Sosyal medya paylaşımları giderek beni rahatsız ediyor ve çoğunu okumadan geçiyorum. Özgün üretilmiş fikir, düşünce veya kişisel paylaşımlar daha çok ilgimi çekiyor. Hayatımın hiçbir döneminde bu kadar çok yalan, manipülatif ve yanlış bilgi bombardımanı altında kalmadım. Artık bilerek veya bilmeyerek pek çok sosyal medya yalancısı mevcut… Bu kişiler okumadan, sorgulamadan, göz gezdirerek inanmak istedikleri her şeyi paylaşıyorlar.
Teknoloji sayesinde “bilgiye ulaşmak” kolaylaşırken, bu kolaylık, beraberinde sorunlar da getiriyor. Bu sorunların başında; yalan haberlere maruz kalma, yanlış veya şüpheli bilgiyi yayma eğilimi, manipülasyon ve bunların sonucunda oluşan “bilgi kirliliği” geliyor.

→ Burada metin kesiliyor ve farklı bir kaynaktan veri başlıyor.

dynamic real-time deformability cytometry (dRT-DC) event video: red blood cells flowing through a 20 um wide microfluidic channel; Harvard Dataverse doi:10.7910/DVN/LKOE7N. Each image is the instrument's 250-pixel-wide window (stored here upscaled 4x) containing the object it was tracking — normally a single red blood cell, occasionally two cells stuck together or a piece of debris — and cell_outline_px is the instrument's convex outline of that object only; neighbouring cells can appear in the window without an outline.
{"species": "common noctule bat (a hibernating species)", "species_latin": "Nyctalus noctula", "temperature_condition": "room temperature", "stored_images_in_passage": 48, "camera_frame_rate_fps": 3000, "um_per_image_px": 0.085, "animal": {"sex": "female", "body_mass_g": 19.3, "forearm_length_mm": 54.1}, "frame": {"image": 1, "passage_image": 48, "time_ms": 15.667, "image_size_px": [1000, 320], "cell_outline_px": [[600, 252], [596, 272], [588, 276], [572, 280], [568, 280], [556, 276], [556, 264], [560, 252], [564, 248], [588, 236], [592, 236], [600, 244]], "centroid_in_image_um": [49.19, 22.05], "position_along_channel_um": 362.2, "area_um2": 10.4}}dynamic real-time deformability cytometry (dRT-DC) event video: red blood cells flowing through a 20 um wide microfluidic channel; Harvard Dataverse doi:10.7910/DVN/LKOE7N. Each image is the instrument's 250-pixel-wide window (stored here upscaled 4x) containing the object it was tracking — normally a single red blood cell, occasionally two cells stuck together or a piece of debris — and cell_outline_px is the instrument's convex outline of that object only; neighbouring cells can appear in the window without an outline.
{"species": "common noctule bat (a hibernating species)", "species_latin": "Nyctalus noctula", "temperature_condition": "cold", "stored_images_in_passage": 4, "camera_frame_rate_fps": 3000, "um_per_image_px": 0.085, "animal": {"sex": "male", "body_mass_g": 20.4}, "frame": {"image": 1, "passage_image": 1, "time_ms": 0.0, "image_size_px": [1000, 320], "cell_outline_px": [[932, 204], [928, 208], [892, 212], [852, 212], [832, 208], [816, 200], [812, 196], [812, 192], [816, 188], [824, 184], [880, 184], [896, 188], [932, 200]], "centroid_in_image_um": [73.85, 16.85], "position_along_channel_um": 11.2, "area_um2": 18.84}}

Yalan haber ve manipülasyon her zaman vardı; fakat günümüzde “yanlış bilginin yaygın bir şekilde paylaşılması“, “yalan haber ve bilgi kirliliği” dijital medya ortamlarında çok daha yoğun bir şekilde karşımıza çıkıyor.
Eğlence veya siyasi propaganda amacıyla dolaşıma sokulduğunu düşünenlerin yanı sıra, yaşanan bilgi kirliliğinin kötü niyetli çevreler tarafından kasıtlı olarak da yapılabildiğini ifade edenler de mevcut. Sonuçta bu bilgiyi yayanlar da buna inanmak isteyen, okumadan paylaşan insanlar oluyor.
Oxford Üniversitesi bünyesindeki Reuters Gazetecilik Çalışma Enstitüsü‘nün Dijital Haberler Raporu‘nda Türkiye, 26 ülke arasında “sosyal medyanın bir haber kaynağı olarak görülmesinde” yüzde 73’lük oranla ikinci sırada yer alıyor. Popüler kültürün ve trendlerin etkisiyle paylaşım rüzgârına kapılan herkes; kaynağı bilinmeyen bilgilere, videolara, ses kayıtlarına ve haberlere, muhakeme etmeden inanıyor ve bunları düşünmeden paylaşıyor. Dolayısıyla da var olan bilgi kirliliğine hizmet etmiş oluyor. Bu sebeple yalan haber, günümüzde mücadele edilmesi gereken ciddi sorunların başında geliyor. Sosyal medyada zaten “troll” olarak adlandırılan, art niyetli kişi ya da grupların bu işe kendilerini adadıkları biliniyor. Bu bile “Neden internet ortamında her bilgiye inanmamalıyız?” sorusunu cevaplamaya yetiyor. Neden özgür, tarafsız basına ihtiyaç duyduğumuz kendiliğinden ortaya çıkıyor.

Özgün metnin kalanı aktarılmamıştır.